Given instruction a: Express the records from the line containing "black circle: moved 10 px right, 25 px down" down through the line containing "red ellipse: rotated" as a JSON list of strings, one string per line and no blank lines.
——————
How to build Qiskit circuits for the LUCJ ansatz¶

This guide provides some examples of building and transpiling Qiskit circuits to implement the LUCJ ansatz.

[1]:

import pyscf
from qiskit.circuit import QuantumCircuit, QuantumRegister
from qiskit.providers.fake_provider import GenericBackendV2
from qiskit.transpiler.preset_passmanagers import generate_preset_pass_manager

import ffsim

LUCJ circuit for a closed-shell molecule¶

For a closed-shell system, use the spin-balanced LUCJ ansatz. This example creates an LUCJ circuit for a nitrogen molecule in the 6-31g basis.

[2]:

# Build N2 molecule
mol = pyscf.gto.Mole()
mol.build(
    atom=[["N", (0, 0, 0)], ["N", (1.0, 0, 0)]],
    basis="6-31g",
    symmetry="Dooh",
)

# Define active space
n_frozen = 2
active_space = range(n_frozen, mol.nao_nr())

# Get molecular data and Hamiltonian
scf = pyscf.scf.RHF(mol).run()
mol_data = ffsim.MolecularData.from_scf(scf, active_space=active_space)
norb, nelec = mol_data.norb, mol_data.nelec
mol_hamiltonian = mol_data.hamiltonian
print(f"norb = {norb}")
print(f"nelec = {nelec}")

# Get CCSD t2 amplitudes for initializing the ansatz
ccsd = pyscf.cc.CCSD(
    scf, frozen=[i for i in range(mol.nao_nr()) if i not in active_space]
).run()
——————
Given instruction b: In the guide on building LUCJ circuits in Qiskit, why does the code run a CCSD calculation on the nitrogen molecule?

Listing:
——————
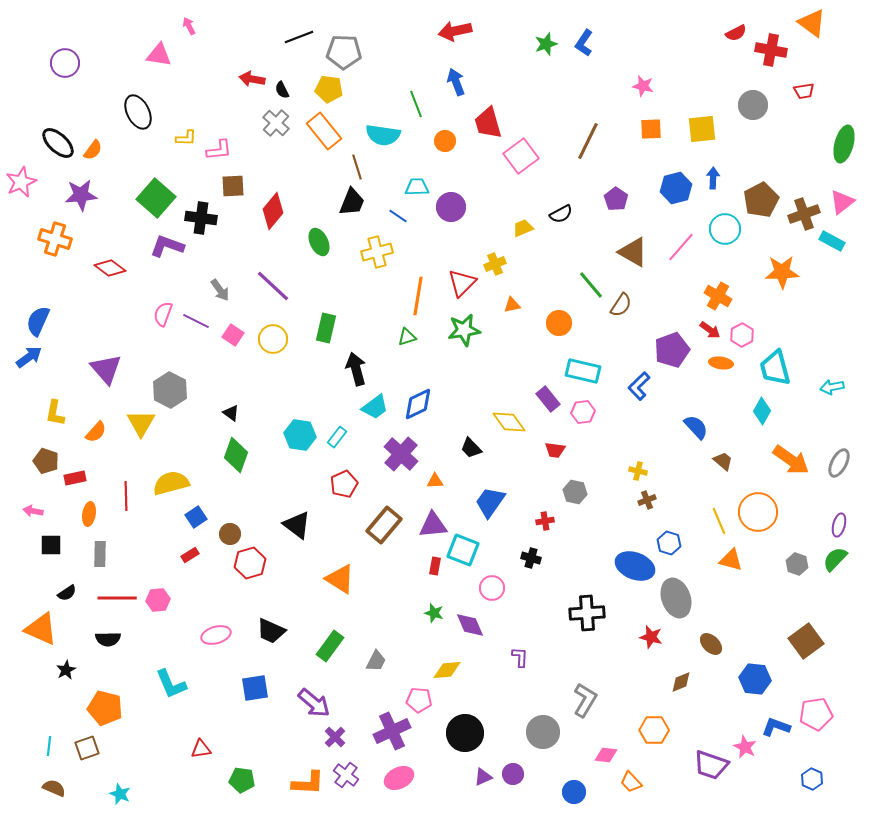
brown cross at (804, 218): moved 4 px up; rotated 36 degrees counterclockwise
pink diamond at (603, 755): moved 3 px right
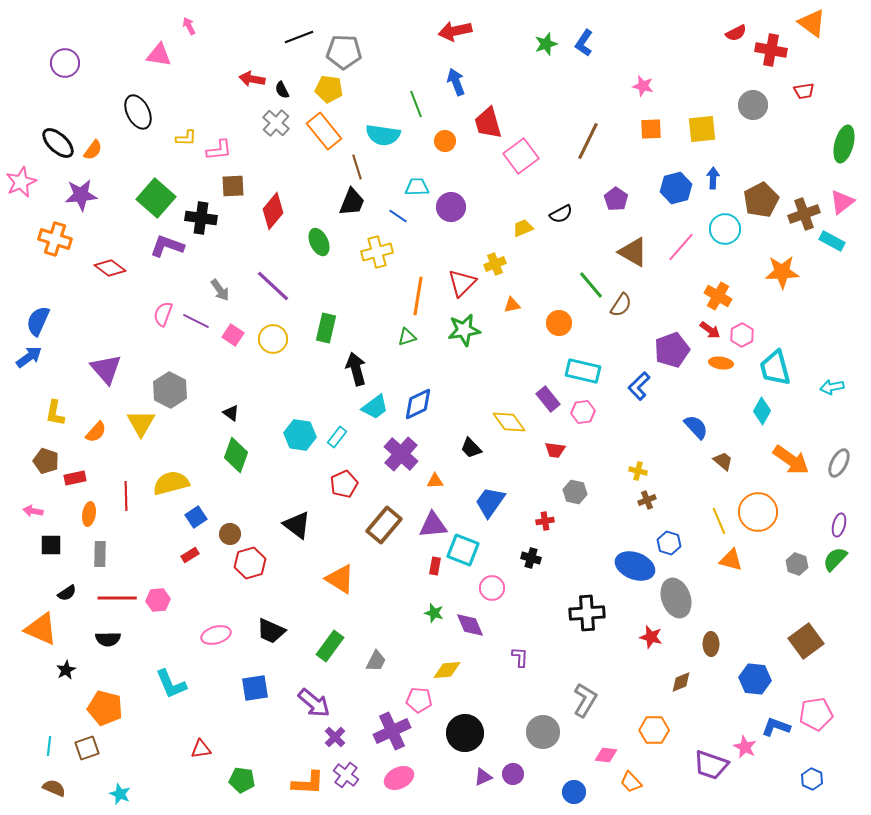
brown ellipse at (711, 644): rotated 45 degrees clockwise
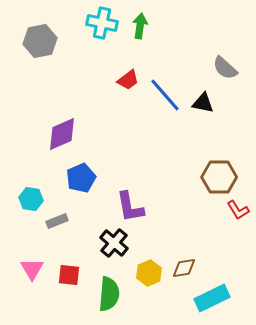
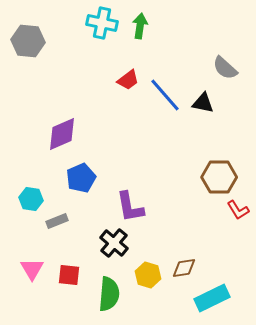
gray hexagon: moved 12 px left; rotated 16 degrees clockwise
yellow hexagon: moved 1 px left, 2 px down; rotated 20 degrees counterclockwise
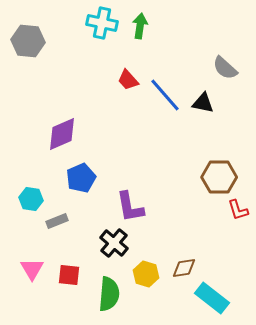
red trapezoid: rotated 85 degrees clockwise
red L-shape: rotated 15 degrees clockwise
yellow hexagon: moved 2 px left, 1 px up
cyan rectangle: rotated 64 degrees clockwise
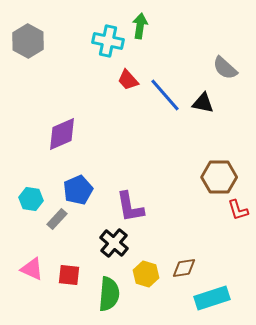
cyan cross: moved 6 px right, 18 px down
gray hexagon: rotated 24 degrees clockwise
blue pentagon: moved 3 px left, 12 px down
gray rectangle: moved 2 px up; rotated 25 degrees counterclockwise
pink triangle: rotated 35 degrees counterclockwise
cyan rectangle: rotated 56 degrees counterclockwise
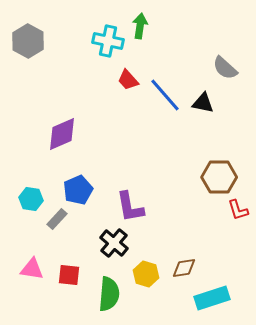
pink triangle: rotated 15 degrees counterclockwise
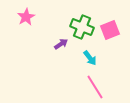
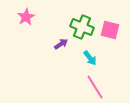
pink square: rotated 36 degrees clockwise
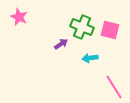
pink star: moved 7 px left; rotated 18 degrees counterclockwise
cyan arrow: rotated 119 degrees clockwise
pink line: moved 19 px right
——————
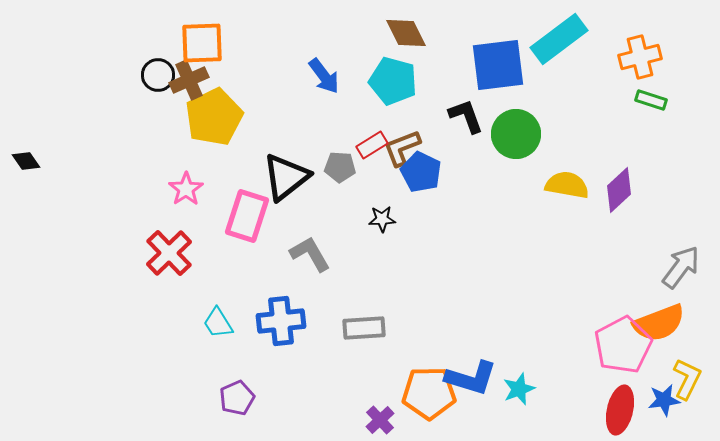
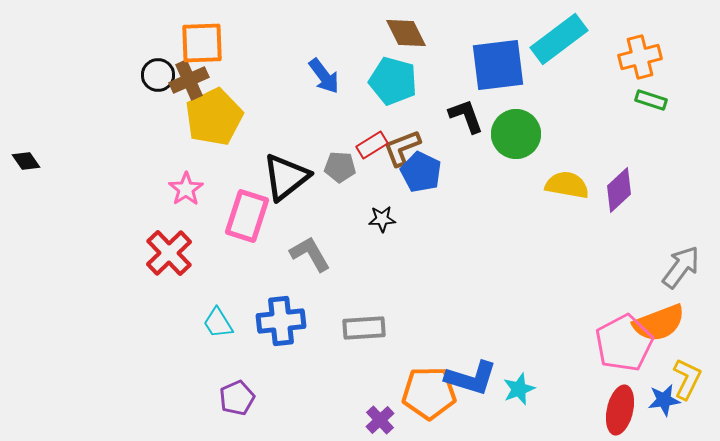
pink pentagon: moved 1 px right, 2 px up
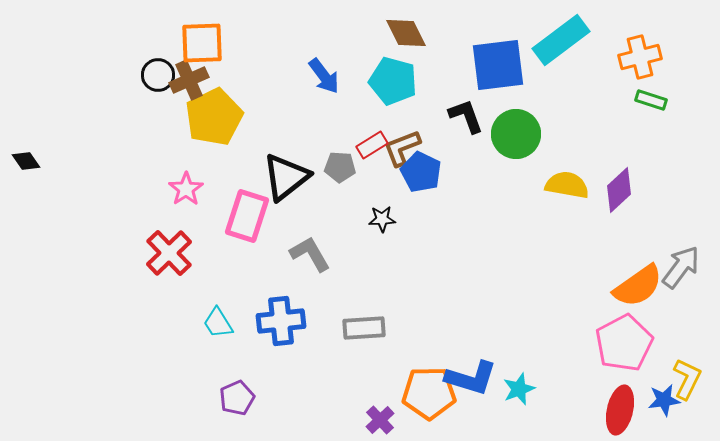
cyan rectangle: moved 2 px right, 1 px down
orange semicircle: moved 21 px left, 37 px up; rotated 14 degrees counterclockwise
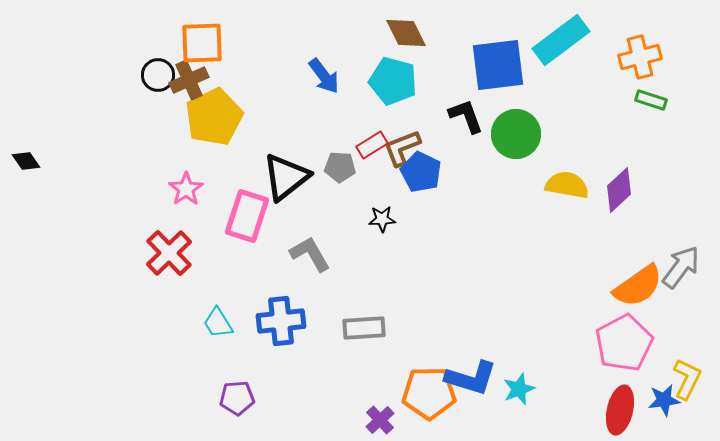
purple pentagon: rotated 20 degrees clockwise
——————
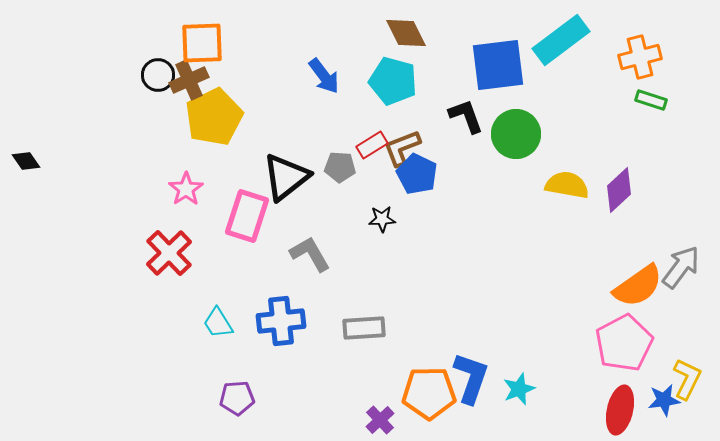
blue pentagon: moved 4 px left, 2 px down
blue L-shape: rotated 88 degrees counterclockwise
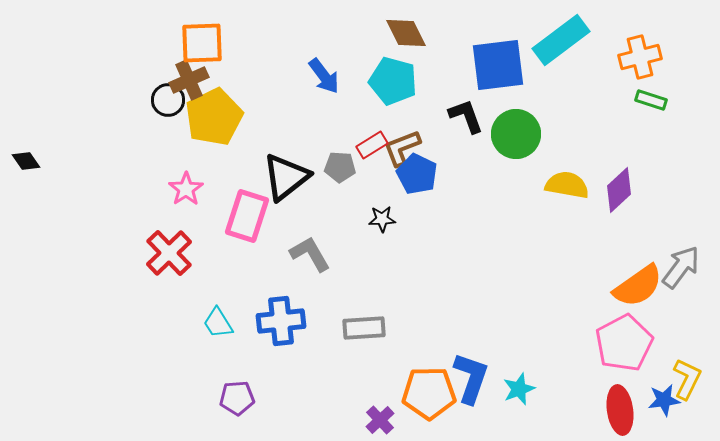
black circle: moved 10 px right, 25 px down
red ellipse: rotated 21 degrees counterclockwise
——————
Exercise solution a:
[
  "black circle: moved 10 px right, 25 px down",
  "red ellipse: rotated 21 degrees counterclockwise"
]

Exercise solution b: It runs CCSD to get the t2 amplitudes, which are used to initialize the LUCJ ansatz.